**Passage:**
____

The first problem we see all the time. A company goes from the lab to initial customer deployments. This is exciting, so everyone wants to see the robot succeed on its first 10 missions; everyone shows up with a laptop and a sleeping bag. Then you get a few more deployments, build a few more robots, and keep throwing engineers at the problem. But maybe they want to be at the office, so they just SSH into the robot. Except that’s really hard, and VPN is a pain in the neck.

Then you get your first large customer commitment: you need to scale from 5 to 500 robots. You think you can keep doing what you’re doing and the robot will just be that good and won’t have any issues. News flash: it won’t.

The second problem is the flip side: now you’ve been at it for a few years. You somehow survived the valley of death from 5 to 500, got a bit of scale, maybe you’re eyeing 5,000 robots now. Now customers are getting more demanding: it needs to work with their enterprise systems, there are strict SLAs to meet, deployments are happening in multiple continents. But you’re saddled with a bunch of ad hoc code you wrote over the years, code that was never meant to scale. If only you had known a few years ago...

____

Chart interpretation exercises:

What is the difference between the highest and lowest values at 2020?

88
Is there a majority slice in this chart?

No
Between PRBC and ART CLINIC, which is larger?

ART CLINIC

____

**Instructions to follow:** What is the complete passage on scaling robot deployments, copied out word for word? None of the entries have any bearing on this.

**Task result:**
The first problem we see all the time. A company goes from the lab to initial customer deployments. This is exciting, so everyone wants to see the robot succeed on its first 10 missions; everyone shows up with a laptop and a sleeping bag. Then you get a few more deployments, build a few more robots, and keep throwing engineers at the problem. But maybe they want to be at the office, so they just SSH into the robot. Except that’s really hard, and VPN is a pain in the neck.

Then you get your first large customer commitment: you need to scale from 5 to 500 robots. You think you can keep doing what you’re doing and the robot will just be that good and won’t have any issues. News flash: it won’t.

The second problem is the flip side: now you’ve been at it for a few years. You somehow survived the valley of death from 5 to 500, got a bit of scale, maybe you’re eyeing 5,000 robots now. Now customers are getting more demanding: it needs to work with their enterprise systems, there are strict SLAs to meet, deployments are happening in multiple continents. But you’re saddled with a bunch of ad hoc code you wrote over the years, code that was never meant to scale. If only you had known a few years ago...